Everyone was stunned.
So tulips could be traded like this.
Inevitably, the madness intensified. Before, you had to own tulips to speculate. Now a sheet of paper was enough.
It made managing and tracking prices easier too. With unmatched advantages over spot trades—sky-high turnover and intoxicating profits—more and more nobles and merchants piled in.
Sarutobi Hiruzen and Shimura Danzo among them.
They had lost all sense, drunk on the market's glamour, throwing the procurement mission out of mind.
"Hiruzen, this market is insane!"
"I just tallied it up—we've made over three hundred million. No one in our clans is richer than us."
"Yeah, Danzo."
Overjoyed, they even considered throwing the rest of their procurement budget into tulip contracts. A market like this stoked envy. Not going all-in felt shameful.
"Hiruzen, let's go all-in. Going all-in is wisdom. It's time."
Danzo felt they hadn't made enough. They had to score one more huge win. When they returned, they could bury Lord Tobirama under money alone and force him to accept the two of them—the Crouching Dragon and Young Phoenix.

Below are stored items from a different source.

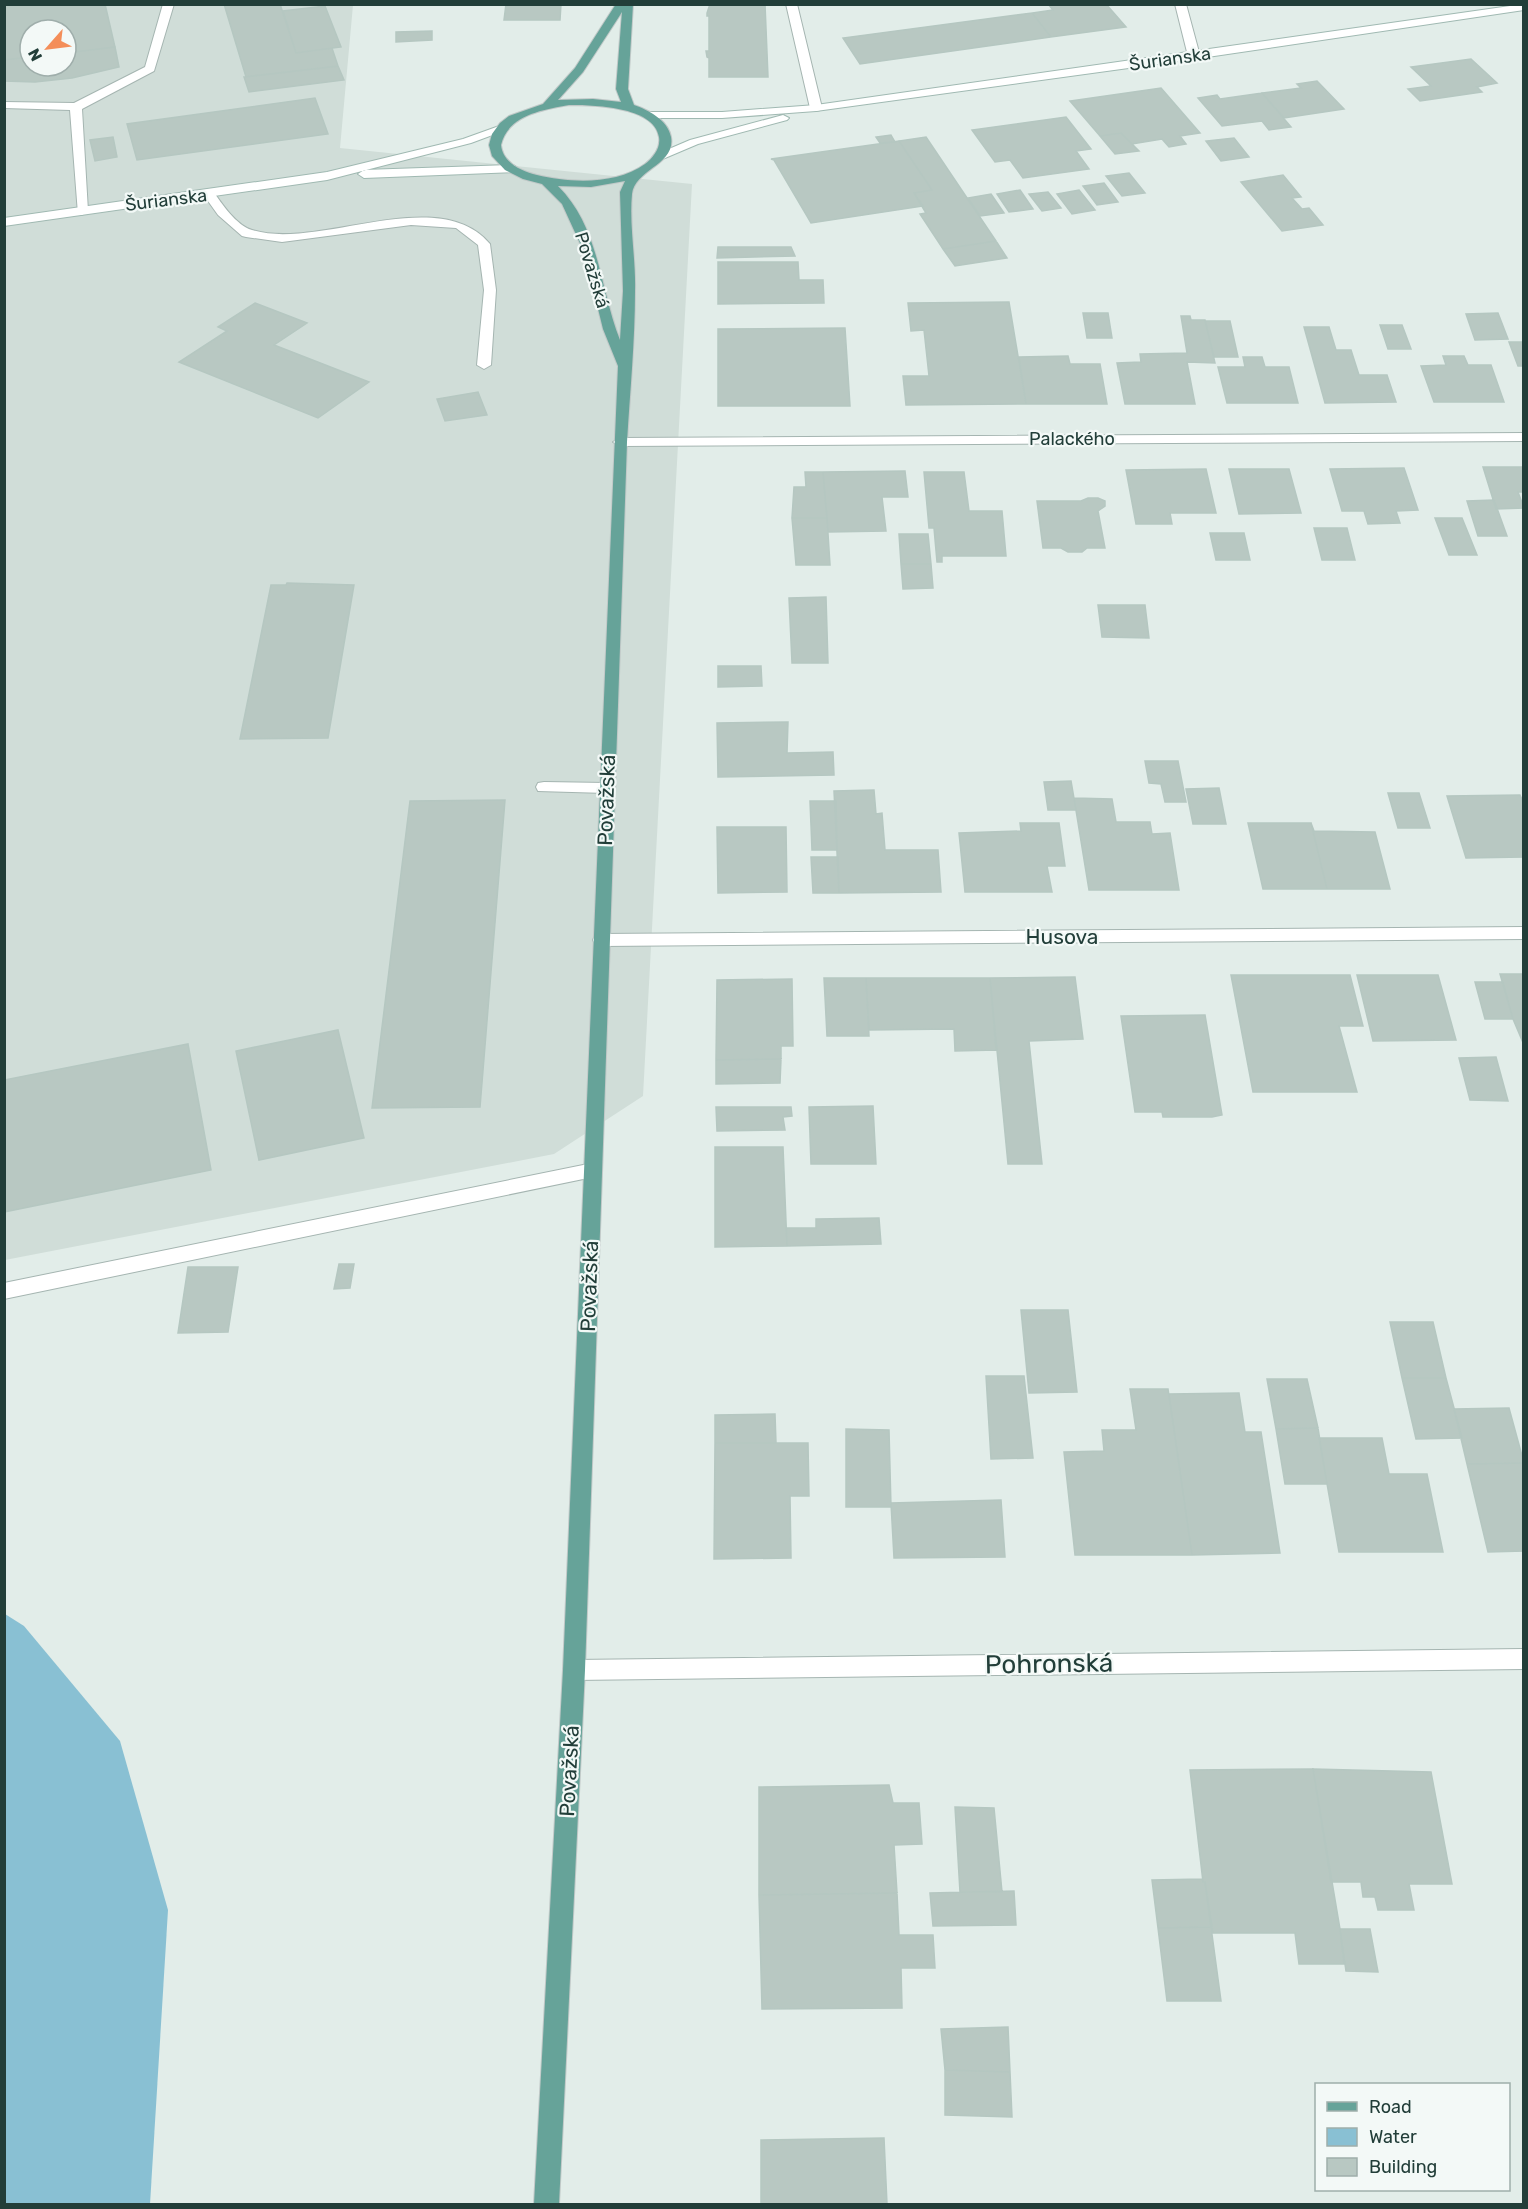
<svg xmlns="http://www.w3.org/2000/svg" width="1528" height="2209" viewBox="0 0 1528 2209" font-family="Rubik,sans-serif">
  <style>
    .built { fill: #d0ddd8; fill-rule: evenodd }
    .water { fill: #89c0d3 }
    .building { fill: #b8c8c2; stroke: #b5c7c1; stroke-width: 1.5 }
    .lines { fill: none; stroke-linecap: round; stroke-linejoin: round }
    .lane-casing { stroke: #a5b5b1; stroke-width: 2 }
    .street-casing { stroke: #a5b5b1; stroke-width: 2 }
    .secondary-casing { stroke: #a0b9b2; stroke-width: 2 }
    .primary-casing { stroke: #c1c9c8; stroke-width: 2 }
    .lane { fill: #fff; fill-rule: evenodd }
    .street { fill: #fff; fill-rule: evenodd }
    .secondary { fill: #fff; fill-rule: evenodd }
    .primary { fill: #66a399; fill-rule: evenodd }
    .labels { text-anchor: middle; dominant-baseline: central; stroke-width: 4.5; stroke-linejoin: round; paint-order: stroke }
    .far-street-label { font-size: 18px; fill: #223e39; stroke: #f3f9f7 }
    .street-label { font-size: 21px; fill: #223e39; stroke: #f3f9f7 }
    .near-street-label { font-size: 26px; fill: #223e39; stroke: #f3f9f7 }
  </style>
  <rect width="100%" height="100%" fill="#e2ede9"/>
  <!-- built -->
  <path class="built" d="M5,5H353L340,148L692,184L643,1096L554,1154L5,1260ZM30,30H66V66H30Z"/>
  <!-- water -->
  <path class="water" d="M5,1614L24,1626L120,1741L168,1910L150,2204H5Z"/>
  <!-- building -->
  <path class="building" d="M4,4H105L115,47L66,53V30H30V57L4,60Z
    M224,4H280L296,53L332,48L338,66L246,77Z
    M506,4H561L560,20H504Z
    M710,4H765L768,77H709V58L707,57L706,51H709V16H707V13Z
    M1048,4H1106L1126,27L1051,37L1032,13L1053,10Z
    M325,6L341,47L296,53L283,11Z
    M1032,13L1051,37L860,64L843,38Z
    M432,31V40L396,42V32Z
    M115,47L119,67L72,78L35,82L4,81V60L30,57V66H66V53Z
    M1471,59L1497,83L1477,87L1482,92L1420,101L1408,89L1431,86L1411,67Z
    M338,66L344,80L249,92L244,77Z
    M1317,81L1344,109L1284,118L1262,93L1301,88L1297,84Z
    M1161,88L1200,133L1180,136L1186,144L1169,147L1162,139L1132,144L1121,133L1100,136L1070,101Z
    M1262,93L1291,127L1269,130L1262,121L1222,126L1198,98L1217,95L1220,99Z
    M315,98L328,134L137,160L127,124Z
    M1066,117L1091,149L1076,151L1089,169L1023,178L1010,160L995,162L972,130Z
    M1121,133L1139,151L1115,154L1100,136Z
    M891,135L895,142L880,143L876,137Z
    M113,137L117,157L95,161L90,140Z
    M926,137L996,241L943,249L920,214L926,213L914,193L932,190L899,141Z
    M1234,138L1249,157L1221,161L1206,141Z
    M899,141L932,190L914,193L923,206L811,223L774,160L771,159Z
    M1129,173L1145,193L1122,196L1106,176Z
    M1283,175L1301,197L1292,198L1302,209L1309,208L1323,225L1282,231L1241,182Z
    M1104,183L1118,202L1097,205L1083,186Z
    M1020,190L1033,209L1009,212L997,194Z
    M1079,190L1095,210L1072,214L1057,194Z
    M1048,192L1061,208L1042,211L1029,194Z
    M991,194L1004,213L980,216L968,198Z
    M996,241L1007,258L955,266L943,249Z
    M718,247H791L795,256L717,258Z
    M718,262H798L799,280H823L824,303L718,304Z
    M1009,302L1026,404L906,405L903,376H929L924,330L911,331L908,303Z
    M255,303L307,323L274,345L369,382L318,418L179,362L227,331L218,327Z
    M1083,313H1108L1112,338H1087Z
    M1498,313L1508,339L1475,340L1466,314Z
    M1181,316H1190L1191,320H1205L1215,363L1187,362L1195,404H1125L1117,363L1141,362L1140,354L1187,353Z
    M1205,321H1230L1238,357H1214Z
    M1380,325H1402L1411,349H1388Z
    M1304,327H1329L1336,350H1351L1359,375H1387L1396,402L1325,403Z
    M845,328L850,406H718V329Z
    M1509,342H1524V366H1518Z
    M1068,356L1070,364H1100L1107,404H1026L1019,357Z
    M1443,356H1464L1468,365H1491L1504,402H1434L1421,366L1446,365Z
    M1243,357H1262L1265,367H1289L1298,403H1227L1218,367H1245Z
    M478,392L487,415L445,421L437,399Z
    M1483,467H1524V492H1518L1524,508L1496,509Z
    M1404,468L1418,510L1396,511L1400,523L1368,524L1364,511H1342L1330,469Z
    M1206,469L1216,513H1170L1172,524H1136L1126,470Z
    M1229,469H1289L1301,513L1239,514Z
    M905,471L908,497H882L886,531L828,532L823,472Z
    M805,472H823L827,518H792L794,487H806Z
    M924,472H964L969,511H1002L1006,556H942V562H937L934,528H929Z
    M1088,498H1098L1105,501V506L1098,511L1105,548H1087L1082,552H1068L1061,548H1043L1037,501H1081Z
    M1494,500L1507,536H1478L1467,501Z
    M792,518H827L830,565H796Z
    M1435,518H1462L1477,555H1449Z
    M1314,528H1347L1355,560H1322Z
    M1210,533H1244L1250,560H1216Z
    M899,534H928L931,564H901Z
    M901,564H931L933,588L903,589Z
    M287,583L354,585L328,738L240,739L271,585H286Z
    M826,597L828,663H792L789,598Z
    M1098,605H1145L1149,638L1102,637Z
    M718,666H761L762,686L718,687Z
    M788,722L787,753L833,752L834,775L718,777L717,723Z
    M1145,761H1178L1186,802H1165L1161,784L1149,783Z
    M1071,781L1076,810H1048L1044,782Z
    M1219,788L1226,824H1193L1186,789Z
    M874,790L876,814L882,813L885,850H938L941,892L839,893L834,791Z
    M1388,793H1419L1430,828H1398Z
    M1520,795L1524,804V857L1466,858L1447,796Z
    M1074,798L1112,799L1116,822H1150L1152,834L1170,833L1179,890H1089Z
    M505,800L480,1107L372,1108L410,801Z
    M810,801H836L837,850H812Z
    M1020,823H1059L1065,866H1047L1052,892H965L959,833L1021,831Z
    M1248,823H1311L1327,889H1263Z
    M1311,823L1314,831L1375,832L1390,889H1327Z
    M717,827H786L787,892L718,893Z
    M811,857H838L839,893H813Z
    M1500,974H1524V1045L1513,1019Z
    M1231,975H1350L1363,1026H1339L1357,1092H1253Z
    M1357,975H1438L1456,1040L1373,1041Z
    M1075,977L1083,1039L1029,1041L1042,1164H1008L990,978Z
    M824,978H866L869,1036H827Z
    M866,978H990L996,1050L955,1051L954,1029L869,1030Z
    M792,979L793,1046H781V1059L716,1060L717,980Z
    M1475,982H1503L1513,1019H1485Z
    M1205,1015L1222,1115L1212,1117H1163L1162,1112H1135L1121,1016Z
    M338,1030L364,1138L259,1160L236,1051Z
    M188,1044L211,1170L4,1212V1080Z
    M1496,1057L1508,1101L1470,1100L1459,1058Z
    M781,1059L780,1083L716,1084V1060Z
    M873,1106L876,1164H811L809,1107Z
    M716,1107H791L792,1116L783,1117L785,1130L717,1131Z
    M715,1147H783L787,1246L715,1247Z
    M879,1218L881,1244L787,1246L786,1228H816V1219Z
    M339,1264H354L350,1288L334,1289Z
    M188,1267H238L228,1332L178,1333Z
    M1021,1310H1068L1077,1392L1029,1393Z
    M1390,1322H1433L1446,1378H1402Z
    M986,1376H1024L1033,1458L991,1459Z
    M1402,1378H1446L1462,1438L1416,1439Z
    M1267,1379H1307L1318,1428L1276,1429Z
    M1130,1389H1168L1192,1555H1075L1064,1452L1104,1451L1102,1430H1136Z
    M1239,1393L1245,1432H1261L1280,1553L1192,1555L1169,1394Z
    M1509,1408L1524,1463L1467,1464L1454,1409Z
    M775,1414L776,1443H715V1415Z
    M1318,1428L1327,1484H1285L1276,1429Z
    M846,1429L889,1430L891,1507H846Z
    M1319,1438H1382L1389,1474H1427L1443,1552H1339Z
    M715,1443H808L809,1496H790L791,1558L714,1559Z
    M1524,1463V1551L1488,1552L1467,1464Z
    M1001,1500L1005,1557L894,1558L891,1503Z
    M1313,1769L1340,1929L1344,1964H1299L1295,1933H1213L1205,1882H1203L1190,1770Z
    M1313,1769L1431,1772L1452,1884H1409L1414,1910H1378L1375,1897H1363L1361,1882H1331Z
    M889,1785L893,1803H919L922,1844L894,1845L897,1893L759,1895V1787Z
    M955,1807L994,1808L1002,1892H960Z
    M1202,1879L1203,1882H1205L1211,1927L1158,1928L1152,1880Z
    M1014,1891L1016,1925L933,1926L930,1893Z
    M897,1893L899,1935H933L935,1968H901L902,2008L762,2009L759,1895Z
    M1211,1927L1221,2001H1167L1158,1928Z
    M1340,1929H1370L1378,1972L1346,1971Z
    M1008,2027L1010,2072L945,2070L941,2029Z
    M945,2070L1010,2072L1012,2117L945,2115Z
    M884,2138L887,2204H761V2140Z"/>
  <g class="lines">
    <!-- lane casing -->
    <g class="lane-casing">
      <path id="lane" d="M163,4H174L154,71L82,109L88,211L82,215L78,214L70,110L4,108V102L74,103L145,67Z
        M786,4H797L822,108L820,110L816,111L810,108Z
        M209,190L213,191C222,204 236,225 252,230C318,251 438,182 490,244L496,290L491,365L484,369L477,365L484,290L478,245L456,228L411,225L282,242L246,237L242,236L218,215L203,194Z"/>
    </g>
    <!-- street casing -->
    <g class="street-casing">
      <path id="street" d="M1175,4H1186L1200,56L1198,58H1190L1188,56Z
        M1524,433V441L620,446L613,442L620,438Z
        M544,782L606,783L612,784L614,788L612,792L606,793L538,791L536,787L538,783Z
        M1524,927V939L601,946L595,944L593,940L595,936L601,934Z
        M593,1163L600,1165L602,1170L600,1175L593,1177L4,1299V1283Z
        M1524,1649V1669L574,1680L566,1677L563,1670L566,1663L574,1660Z"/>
    </g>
    <!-- secondary casing -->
    <g class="secondary-casing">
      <path id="secondary" d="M1524,4V10L1194,59L816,111L722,118H646L640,115L646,112H722L816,105Z
        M783,115L789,118L787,120L698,144L665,158L661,159L655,155L690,140Z
        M502,125L508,128L506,130L471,143L327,180L4,226V218L327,172L463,139Z
        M511,165L515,166V172L364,178L358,174L364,170Z"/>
    </g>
    <!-- primary casing -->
    <g class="primary-casing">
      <path id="primary" d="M616,4H633L628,89L634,105C648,110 668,120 671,137C676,165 635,169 632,194C629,226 636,259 635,291C635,341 630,392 627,442L585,1670L559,2204H534L563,1670L618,366L603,329L584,252L562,204L542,184L523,179L505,170L492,156L489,145L492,134L500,123L509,116L543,104L575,68ZM622,12L616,89L621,102L593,99L558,100L583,72ZM569,105C592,105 654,106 659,137C661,148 653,158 645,164C616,185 570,183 537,175C521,171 503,163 501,145C508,115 542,110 569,105ZM625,181L620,192L623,291L620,340C599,287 600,228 558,186L591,187Z"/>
    </g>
    <!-- lane -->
    <use href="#lane" class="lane"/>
    <!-- street -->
    <use href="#street" class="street"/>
    <!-- secondary -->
    <use href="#secondary" class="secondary"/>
    <!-- primary -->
    <use href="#primary" class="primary"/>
  </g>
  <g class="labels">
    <!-- far-street labels -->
    <g class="far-street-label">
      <text transform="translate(1170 59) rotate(-8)">Šurianska</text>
      <text transform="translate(166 200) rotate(-7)">Šurianska</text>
      <text transform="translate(592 270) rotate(73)">Považská</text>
      <text x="1072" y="439">Palackého</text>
    </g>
    <!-- street labels -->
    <g class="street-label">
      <text transform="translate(606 800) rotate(-88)">Považská</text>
      <text x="1062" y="936">Husova</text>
      <text transform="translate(589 1286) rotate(-88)">Považská</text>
      <text transform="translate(569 1771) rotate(-87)">Považská</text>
    </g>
    <!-- near-street labels -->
    <g class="near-street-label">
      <text transform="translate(1049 1664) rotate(-1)">Pohronská</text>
    </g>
  </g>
  <!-- border -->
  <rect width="1528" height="2209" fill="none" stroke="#223e39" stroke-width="12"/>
  <!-- legend -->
  <rect x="1315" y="2083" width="195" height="108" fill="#f3f9f7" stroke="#9faeab" stroke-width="1.5"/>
  <rect x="1327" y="2102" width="30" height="9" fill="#66a399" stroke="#9faeab" stroke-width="1.5"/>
  <text x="1369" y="2113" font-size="18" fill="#223e39">Road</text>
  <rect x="1327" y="2128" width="30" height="18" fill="#89c0d3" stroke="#9faeab" stroke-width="1.5"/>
  <text x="1369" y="2143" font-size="18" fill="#223e39">Water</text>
  <rect x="1327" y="2158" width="30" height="18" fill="#b8c8c2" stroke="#9faeab" stroke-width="1.5"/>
  <text x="1369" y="2173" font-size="18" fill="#223e39">Building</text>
  <!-- north arrow -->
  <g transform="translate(48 48) rotate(242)"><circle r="28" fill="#f3f9f7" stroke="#9faeab" stroke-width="1.5"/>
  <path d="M0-4.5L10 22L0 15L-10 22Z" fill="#f48e59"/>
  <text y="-9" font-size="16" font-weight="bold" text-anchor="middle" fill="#223e39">N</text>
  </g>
</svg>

"Uh… that might not be wise…"
"What's unwise?"
"Even the rice-ball sellers in the Land of Fire know tulips make money. What are you afraid of?"
Danzo swore up and down. Hiruzen, his head already turned by profits, was quickly convinced. With a grand flourish they pushed in everything, dreaming of another windfall.
But tulip prices were already at the heights. Contracts had only poured fuel on the fire—one last brief flare before the end. Uchiha Makoto and the Daimyo were already dumping.
For first-time "chives" like Danzo and Hiruzen, a veteran rule was unknown: when even the street vendors know which stock wins, it's time to run.
The madness didn't last.
On the third day after they went all-in, a country ninja who'd never seen the world publicly peeled an exorbitant tulip and ate it like an onion. The owner raged and demanded compensation.
The little ninja spread his hands. "It's just a flower. How is this worth money?"
And then—
As if those words struck the market like a hammer, tulips reeled. (In truth, prices had simply topped and begun to break.)
Overnight, tulip prices plunged three times in a row.